Текст упражнения:
****************************************
К сказанному нужна небольшая оговорка: в начальной строфе Ефрем говорит что-то от себя, хотя без всякого повышения голоса, без осанки ораторского «приступа» — просто употребляет глагол первого лица, чего потом не происходит на всем протяжении этого гимна:

 

Родительницу достославных семи
уподоблю чреде о семи днях,
и светильнику о семи ветвях,
и дому Премудрости о семи столпах,
и Полноте Духа о семи дарах

 

Такой Ich-Stil в начале гимна (хотя не всегда именно в первой строфе) довольно характерен для Ефрема; вот как начинается, например, VIII мадраша о Рае:


Се, подъемлется к ушам моим
глагол, изумляющий меня;
пусть в Писании прочтут его,
В слове о разбойнике на кресте,
что весьма часто утешало меня
среди множества падений моих:
ибо Тот, Кто разбойнику милость явил,
уповаю, возведет и меня
к Вертограду, чье имя одно
исполняет веселием меня... —

 

и в следующих двух строфах поэт продолжает говорить о своих чувствах, своих недоумениях:

Вижу уготованный чертог

и Скинию осиянную зрю,

[...]

уж верую, что разбойник в месте том,

но тотчас смущает меня мысль...
****************************************
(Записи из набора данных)

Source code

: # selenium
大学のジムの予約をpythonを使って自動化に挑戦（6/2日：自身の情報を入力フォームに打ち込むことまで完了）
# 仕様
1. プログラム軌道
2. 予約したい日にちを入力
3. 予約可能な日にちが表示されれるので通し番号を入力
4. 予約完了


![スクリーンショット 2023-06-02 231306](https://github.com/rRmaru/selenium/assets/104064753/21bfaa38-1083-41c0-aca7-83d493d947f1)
****************************************
Ваша задача: Извлеките текст о гимнах Ефрема целиком, слово в слово, ничего не меняя. Эти записи для работы не понадобятся.

Результат упражнения:
К сказанному нужна небольшая оговорка: в начальной строфе Ефрем говорит что-то от себя, хотя без всякого повышения голоса, без осанки ораторского «приступа» — просто употребляет глагол первого лица, чего потом не происходит на всем протяжении этого гимна:

 

Родительницу достославных семи
уподоблю чреде о семи днях,
и светильнику о семи ветвях,
и дому Премудрости о семи столпах,
и Полноте Духа о семи дарах

 

Такой Ich-Stil в начале гимна (хотя не всегда именно в первой строфе) довольно характерен для Ефрема; вот как начинается, например, VIII мадраша о Рае:


Се, подъемлется к ушам моим
глагол, изумляющий меня;
пусть в Писании прочтут его,
В слове о разбойнике на кресте,
что весьма часто утешало меня
среди множества падений моих:
ибо Тот, Кто разбойнику милость явил,
уповаю, возведет и меня
к Вертограду, чье имя одно
исполняет веселием меня... —

 

и в следующих двух строфах поэт продолжает говорить о своих чувствах, своих недоумениях:

Вижу уготованный чертог

и Скинию осиянную зрю,

[...]

уж верую, что разбойник в месте том,

но тотчас смущает меня мысль...